Médi@terranée: Peux-tu nous parler de sa chanson la plus célèbre Y a zina, reprise en chœur par des générations d'Algériens et d'Algériennes qui ont vibré au rythme des karkabou et de la chorégraphie de cette danse populaire introduite en reine sur les scènes des concerts de Raina raï.?

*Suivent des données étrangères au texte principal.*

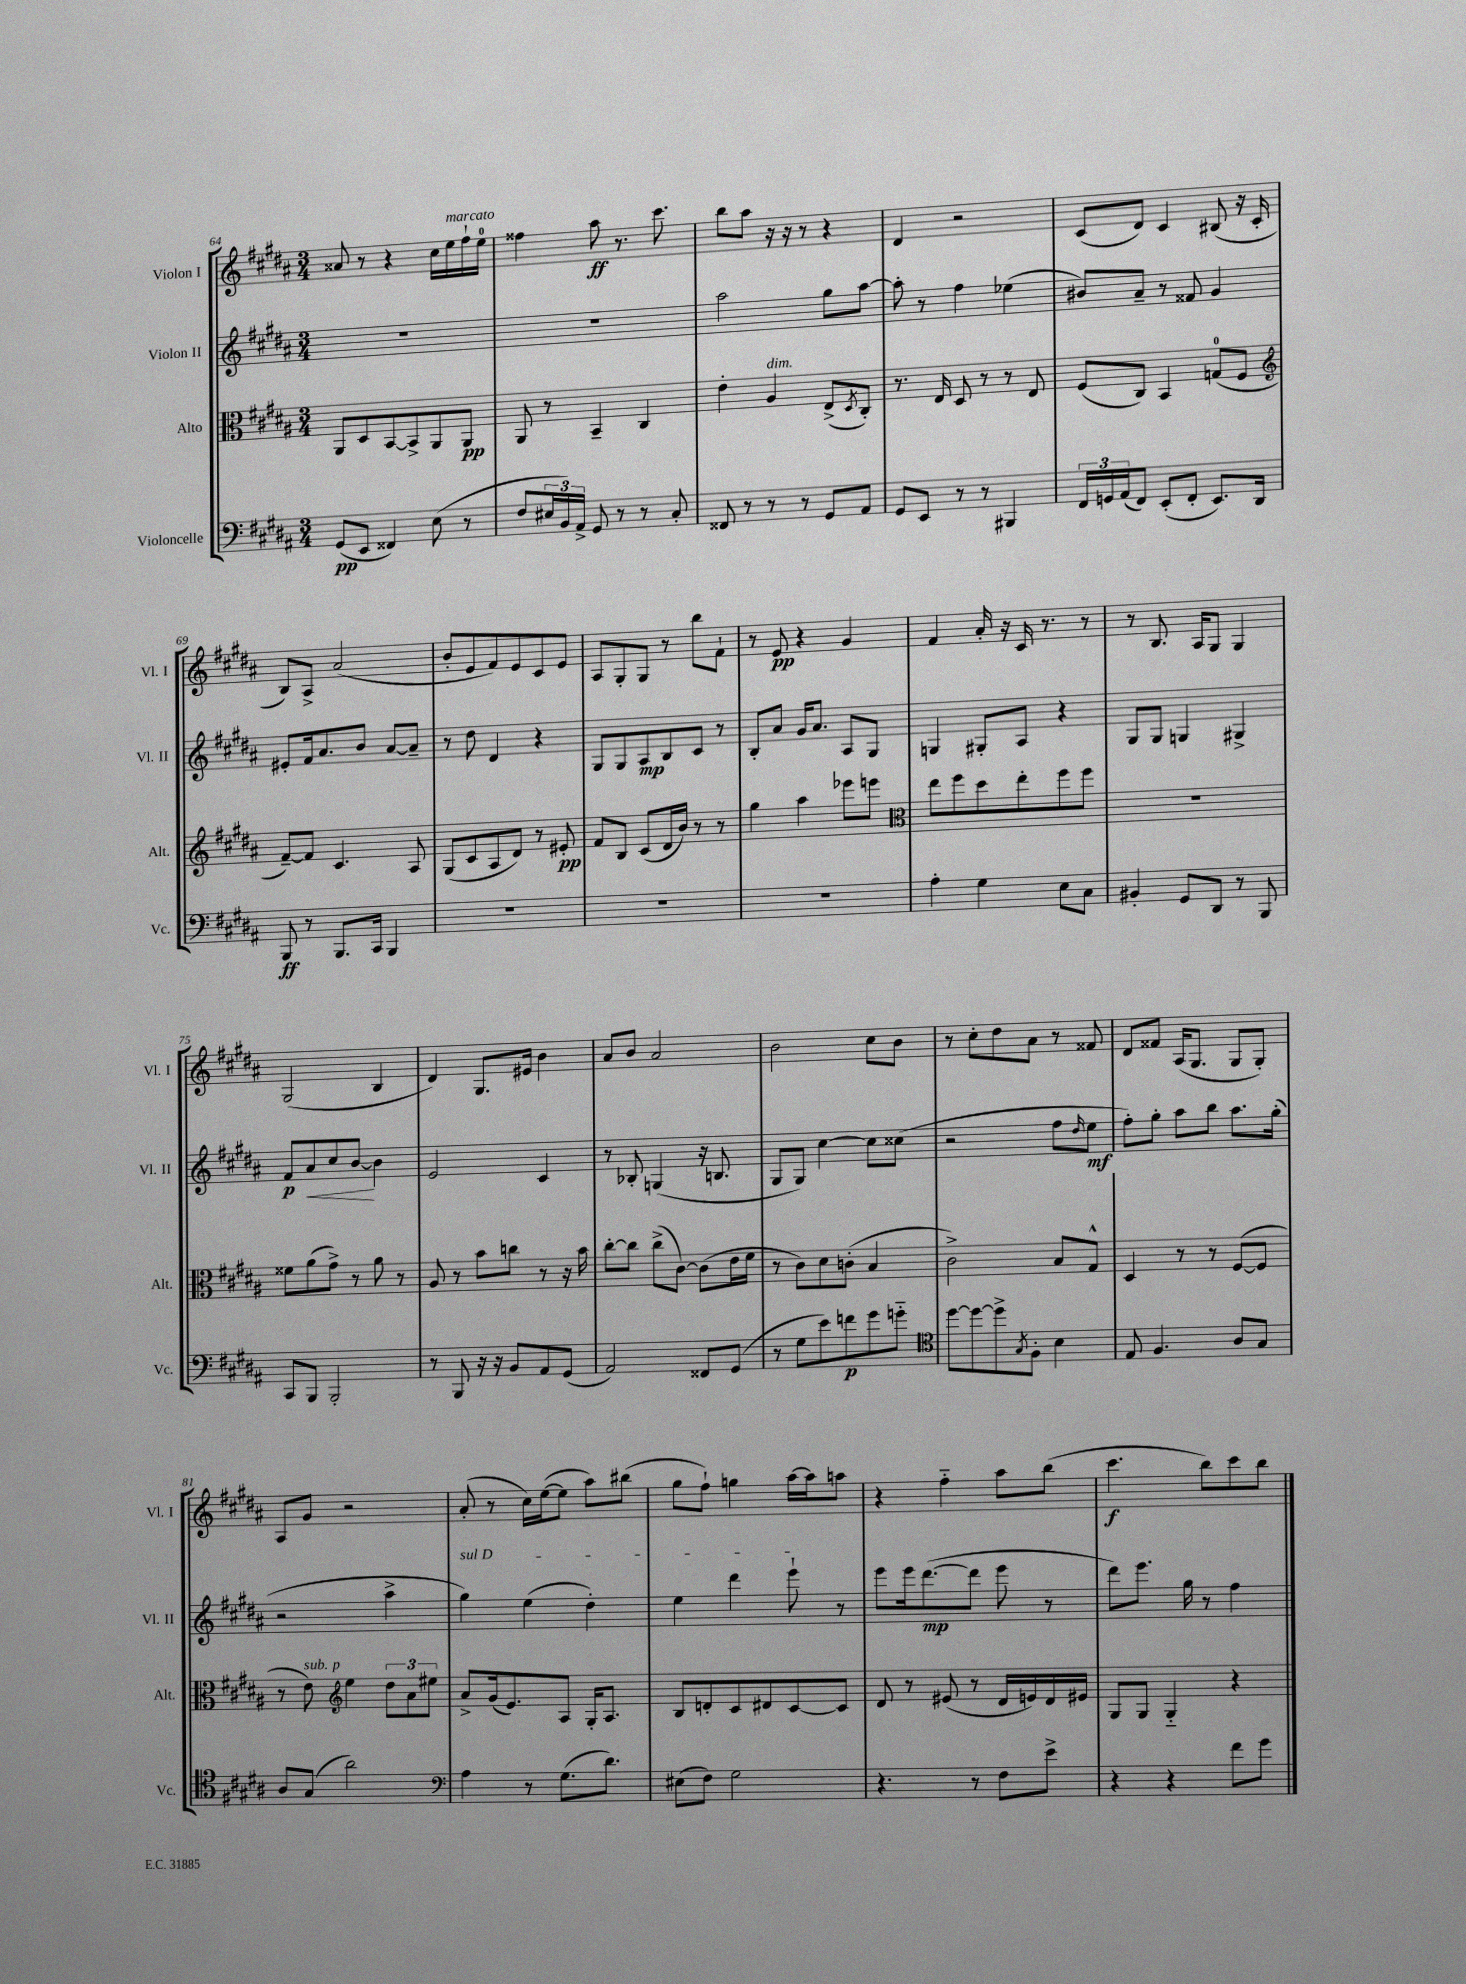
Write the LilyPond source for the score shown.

<<
\new StaffGroup <<
\new Staff = "s0" \with { instrumentName = "Violon I" shortInstrumentName = "Vl. I" } {
    \clef treble \key b \major \numericTimeSignature \time 3/4
    aisis'8 r8 r4 cis''16 e''16^\markup { \italic "marcato" } fis''16-! e''16-0 |
    fisis''4 ais''8\ff r8. cis'''8. |
    b''8 ais''8 r16 r16 r8 r4 |
    dis'4 r2 |
    cis'8( dis'8) cis'4 bis8( r16 cis'16-. |
    b8) ais8-> ais'2( |
    b'8-. e'8 fis'8) e'8 cis'8 e'8 |
    ais8 gis8-. gis8 r8 b''8 fis'8-! |
    r8 e'8\pp r4 gis'4 |
    fis'4 ais'16-. r16 cis'16 r8. r8 |
    r8 b8. ais16 gis8 gis4 |
    gis2( b4 |
    dis'4) gis8. eis'16 b'4 |
    ais'8 b'8 ais'2 |
    b'2 cis''8 b'8 |
    r8 cis''8-. dis''8 ais'8 r8 fisis'8 |
    dis'8 fisis'8 ais16( gis8. gis8 gis8-.) |
    ais8 gis'8 r2 |
    ais'8-.( r8 cis''16) e''16~( e''8 ais''8) bis''8( |
    gis''8 fis''8-!) g''4 ais''16~ ais''16 a''8 |
    r4 fis''4-_ ais''8 b''8( |
    cis'''4.\f b''8) cis'''8 b''8 \bar "|." |
}
\new Staff = "s1" \with { instrumentName = "Violon II" shortInstrumentName = "Vl. II" } {
    \clef treble \key b \major \numericTimeSignature \time 3/4
    R2. |
    R2. |
    ais''2 gis''8 ais''8~ |
    ais''8-. r8 fis''4 ees''4( |
    bis'8) ais'8-- r8 fisis'8 gis'4 |
    eis'8-. fis'16 ais'8. b'8 ais'8~ ais'8-- |
    r8 dis''8 dis'4 r4 |
    gis8 gis8 ais8\mp b8 cis'8 r8 |
    b8-. ais'8 gis'16 ais'8. ais8 gis8 |
    g4 gis8-. ais8 r4 |
    gis8 gis8 g4 gis4-> |
    fis'8\p ais'8\< cis''8 b'8~\! b'4 |
    e'2 cis'4 |
    r8 bes8-. g4( r16 b8. |
    gis8 gis8) cis''4~ cis''8 cisis''8( |
    r2 fis''8 \grace { dis''16 } e''8\mf |
    fis''8-.) gis''8-. ais''8 b''8 ais''8. gis''16-.( |
    r2 ais''4-> |
    \once \override TextSpanner.bound-details.left.text = \markup { \italic "sul D" } gis''4\startTextSpan) e''4( dis''4-.) |
    e''4 dis'''4 e'''8-!\stopTextSpan r8 |
    e'''8 e'''16 dis'''8.~\mp( dis'''8 e'''8 r8 |
    dis'''8) e'''8. gis''16 r8 fis''4 \bar "|." |
}
\new Staff = "s2" \with { instrumentName = "Alto" shortInstrumentName = "Alt." } {
    \clef alto \key b \major \numericTimeSignature \time 3/4
    ais,8 dis8 b,8~ b,8-> ais,8 ais,8\pp |
    ais,8 r8 b,4-- cis4 |
    e'4-. ais4^\markup { \italic "dim." } e8->( \acciaccatura { dis8 } cis8-.) |
    r8. e16 dis8 r8 r8 e8 |
    fis8( cis8) b,4 g8-0( fis8 |
    \clef treble fis'8~--) fis'8 cis'4. ais8 |
    gis8( cis'8 ais8 dis'8) r8 eis'8-.\pp |
    fis'8 b8 cis'8( dis'16 b'16) r8 r8 |
    gis''4 ais''4 ees'''8 e'''8 |
    \clef alto e''8 fis''8 dis''8 e''8-. fis''8 fis''8 |
    R2. |
    fisis'8 ais'8( gis'8->) r8 ais'8 r8 |
    ais8 r8 b'8 c''8 r8 r16 b'16 |
    cis''8~-. cis''8 cis''8->( cis'8~) cis'8( e'16 fis'16 |
    r8 cis'8) dis'8 c'8-.( b4 |
    cis'2->) b8 gis8-^ |
    dis4 r8 r8 fis8~( fis8 |
    r8 e'8^\markup { \italic "sub. p" }) \clef treble e''4 \tuplet 3/2 { dis''8 ais'8 eis''8 } |
    ais'8-> gis'16( e'8.) ais8 gis16-. ais8. |
    b8 d'8-. cis'8 dis'8 cis'8~ cis'8 |
    dis'8 r8 eis'8( r8 dis'16 e'16) dis'16 eis'16 |
    gis8 gis8 gis4-_ r4 \bar "|." |
}
\new Staff = "s3" \with { instrumentName = "Violoncelle" shortInstrumentName = "Vc." } {
    \clef bass \key b \major \numericTimeSignature \time 3/4
    gis,8\pp( e,8 fisis,4) e8( r8 |
    fis8 \tuplet 3/2 { eis16 b,16) ais,16-> } gis,8 r8 r8 cis8-. |
    fisis,8 r8 r8 r8 gis,8 ais,8 |
    gis,8 e,8 r8 r8 bis,,4 |
    \tuplet 3/2 { fis,16 g,16 ais,16( } fis,8) e,8-.( fis,8-. e,8.) dis,16 |
    b,,8\ff r8 b,,8. cis,16 b,,4 |
    R2. |
    R2. |
    R2. |
    ais4-. gis4 e8 cis8 |
    bis,4-. gis,8 dis,8 r8 b,,8 |
    cis,8 b,,8 b,,2-. |
    r8 b,,8 r16 r16 b,8 ais,8 gis,8( |
    ais,2) fisis,8 gis,8( |
    r8 gis8 e'8) f'8\p gis'8 g'8-_ |
    \clef tenor dis''8~ dis''8~ dis''8-> \acciaccatura { gis8 } fis8-. b4 |
    e8 fis4. ais8 gis8 |
    ais8 gis8( ais'2) |
    \clef bass ais4 r8 gis8.( dis'8.) |
    eis8( fis8) gis2 |
    r4. r8 fis8 e'8-> |
    r4 r4 fis'8 gis'8 \bar "|." |
}
>>
>>
\layout { \context { \Score currentBarNumber = #64 } }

Cheikh Sidi Bémol: Cette chanson est une révolution dans la musique algérienne. Raïna Raï, c’est tout un programme. C’est un groupe qui a rendu la liberté à notre musique. Et surtout, c’est un groupe qui nous a ouvert les oreilles, qui nous a révélé une nouvelle façon d’écouter et de penser notre patrimoine musical. Et avec « Zina » dès les premières notes de guitares on a compris que tout va être chamboulé. Tout est parfait dans cette chanson, la batterie, les guitares, le clavier, les voix, le texte, la musique. Tout est sincère. Tout est authentique. Tout est original.

Médi@terranée:
Un hymne à la beauté féminine et au rêve: par cette chanson ne fait-il pas surgir la spontanéité de l'émotion et la liberté du sentiment amoureux dans un contexte où l'extrémisme religieux s'emploie à décerveler les individus, et à leur faire haïr la liberté humaine?
Cheikh Sidi Bémol: A l’époque on pensait que cette chanson annonçait des lendemains radieux avec plus de liberté, plus d’amour, plus d’égalité entre hommes et femmes. Mais petit à petit les religieux ont pris le dessus et la bigoterie s’est installée partout. A l’époque j’étais à l’université de Bab Ezzouar (Alger) et il y avait déjà des sortes de miliciens barbus qui traquaient les couples et les musiciens à l’intérieur de la fac. A l’extérieur de la fac, les gendarmes prenaient le relais.

Médi@terranée:
On est frappé par le nombre de messages et d'appels à l'aide financière pour lui et sa famille, dans les médias et sur internet. Qu'est-ce qui a bien pu se passer pour plonger un artiste algérien aussi populaire dans un tel dénuement et une telle détresse? Que peut-on en conclure de la condition de l'artiste en Algérie?
Cheikh Sidi Bémol: Ce qui se passe est une tragédie programmée. Djilali est un artiste habité par l’amour de la musique. Il a consacré sa vie à la culture de son pays. Mais, hélas, dans ce pays, l’artiste n’a aucun statut social, aucune reconnaissance de l'État. Quand il travaille, il le fait souvent gratuitement et si parfois il est payé, c’est au noir, comme un clandestin. L’artiste n’a pas de fiche de paie, pas de sécurité sociale, pas de retraite, pas de droits sociaux. Ses œuvres sont dupliquées sans vergogne et vendues par des petits trafiquants, dans l’indifférence générale. Voici la condition de l’artiste. Cet artiste qui crée des œuvres merveilleuses qui font connaître notre culture dans le monde entier. Ce petit bonhomme plein d’énergie qui tournoie sur scène, qui chante et qui fait danser la foule avec ses qarqabous enflammés et son sourire radieux. Ce génie de la joie et du bonheur finira seul et abandonné. Tel est le destin que lui réserve son pays. Car l'État algérien n’aime pas les artistes, il les tolère à peine. Qu’ils se débattent dans la précarité et la misère, qu’ils agonisent lentement dans d’affreuses souffrances, qu’ils soient obligés de s’exiler, ou d’interrompre leur carrière, tout cela n’émeut guère les responsables de la culture. Peut-être même que tout ça les arrange, peut-être bien que les seuls artistes qu’ils apprécient sont les artistes morts.